Runner Up - The Critic
The Critic is a series that was made by the same people who made the Simpsons which only ran for two seasons. However, all of the episodes are nearly as funny as the Simpsons was in its prime. The fact that you can get all 22 episodes of the series in one set makes it one of the best values you can buy. I also must admit that it would have probably been more rational to give this DVD set the Taward instead of runners up, except that I really think Mega 64 is an interesting show.

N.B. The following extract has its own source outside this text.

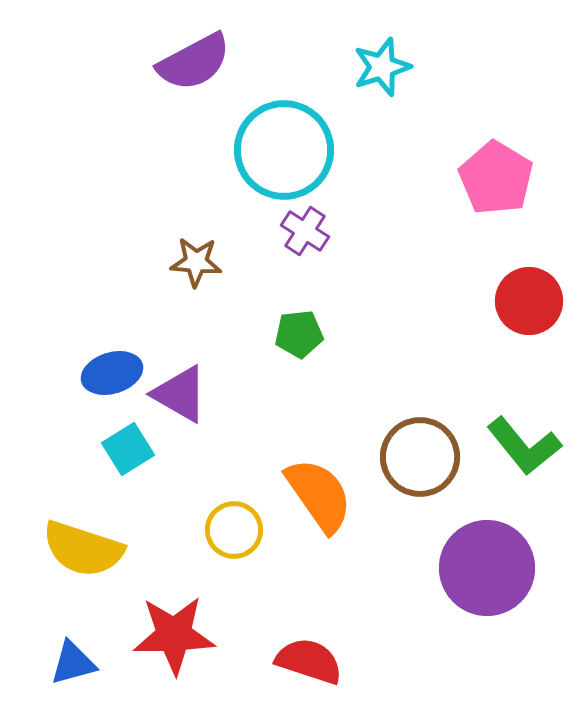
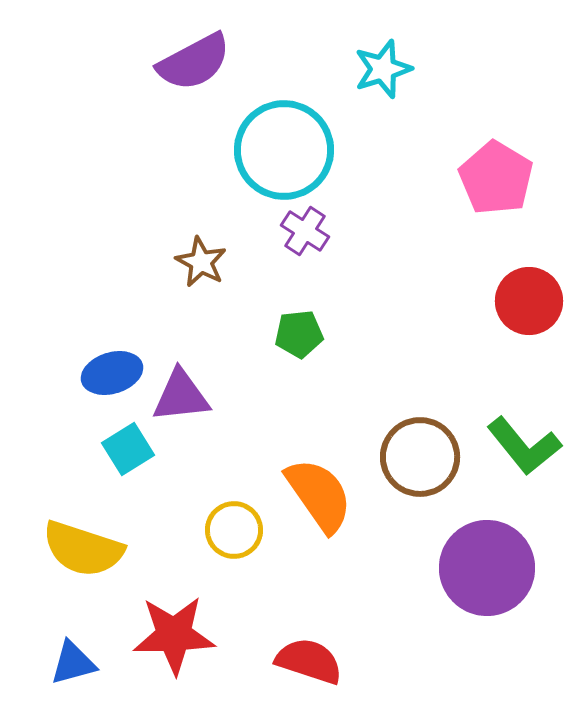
cyan star: moved 1 px right, 2 px down
brown star: moved 5 px right; rotated 24 degrees clockwise
purple triangle: moved 1 px right, 2 px down; rotated 36 degrees counterclockwise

NOTE: I wrote this soon after 2005 ended, but came back to it several times to swap the entries. This may make the list read or seem less heartfelt than it might have been. Originally the game of the year awards were in this order: Sigma Star Saga, Cave Story, Zelda Minish Cap, Zelda Four Swords, Warioware Twisted, and Neo Contra. I decided SSS didn't have enough replay power to content with Cave Story, and that Warioware Twisted only gets better with time and is even more fun than it's predecessor.
Also note that all of the images here were obtained from the respective publisher's web page or by me, with the following exceptions: All "Disaster" pictures came from the Wikipedia (www.wikipedia.org) pages on "Transformers - The Movie," "FoxHound," and "Hurricane Katrina." The Robocop picture was stolen from IMDB.com and I presume is an official picture released by the studio.